How to complete this task. In the entries that follow, the first line to write out is the one containing "fx_px: 6404", and the last is the one containing "exposure_s: 1/20000". Reproduce that stretch exactly, with nothing before or after it.

*** Input Section Begins ***

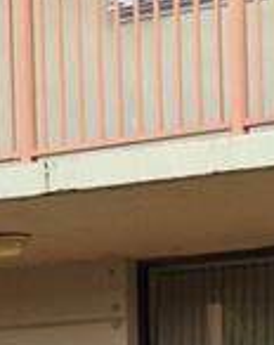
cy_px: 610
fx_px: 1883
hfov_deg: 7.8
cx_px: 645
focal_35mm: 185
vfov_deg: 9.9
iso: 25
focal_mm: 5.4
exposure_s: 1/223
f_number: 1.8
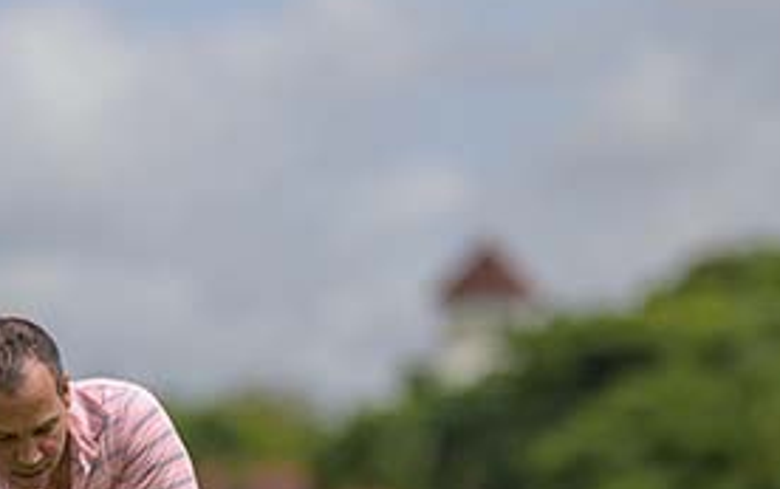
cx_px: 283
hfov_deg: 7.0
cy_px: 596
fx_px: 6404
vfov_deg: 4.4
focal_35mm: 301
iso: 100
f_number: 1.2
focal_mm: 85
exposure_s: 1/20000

*** Input Section Ends ***
*** Input Section Begins ***

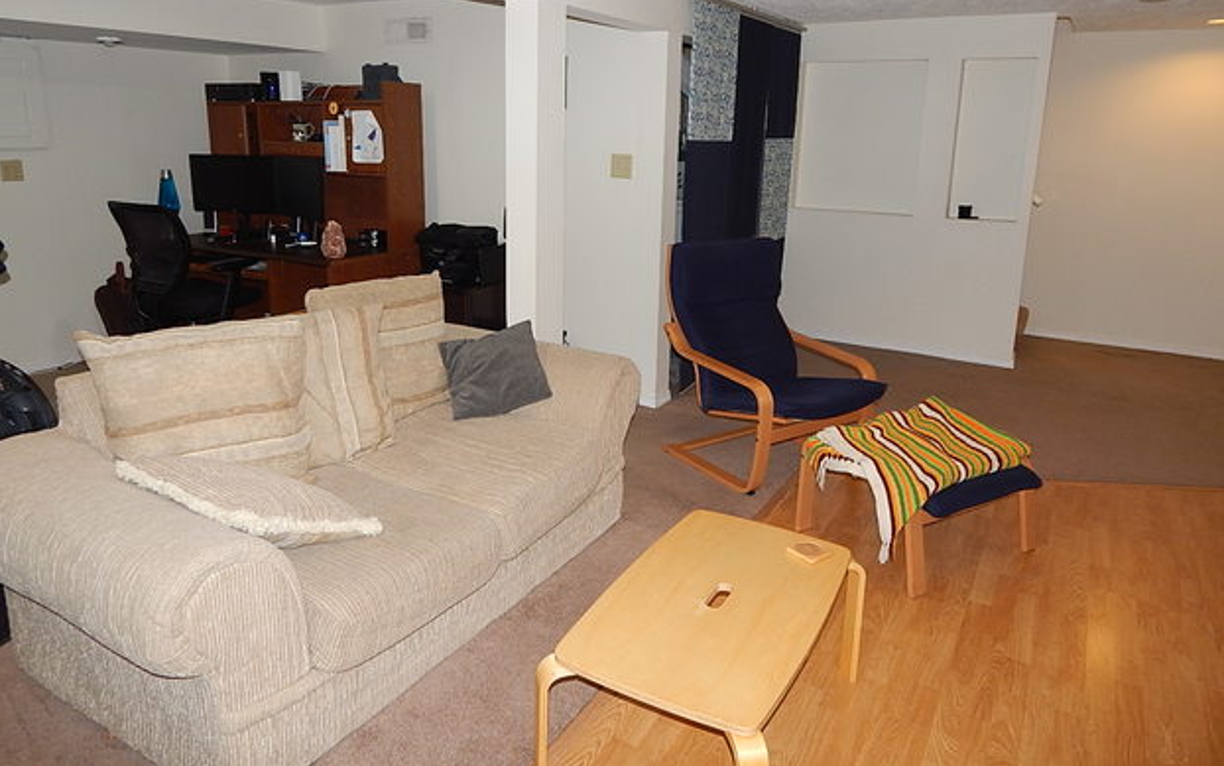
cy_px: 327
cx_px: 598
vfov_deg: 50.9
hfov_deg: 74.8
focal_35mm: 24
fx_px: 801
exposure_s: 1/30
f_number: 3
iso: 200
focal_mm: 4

*** Input Section Ends ***

Task answer.
fx_px: 6404
vfov_deg: 4.4
focal_35mm: 301
iso: 100
f_number: 1.2
focal_mm: 85
exposure_s: 1/20000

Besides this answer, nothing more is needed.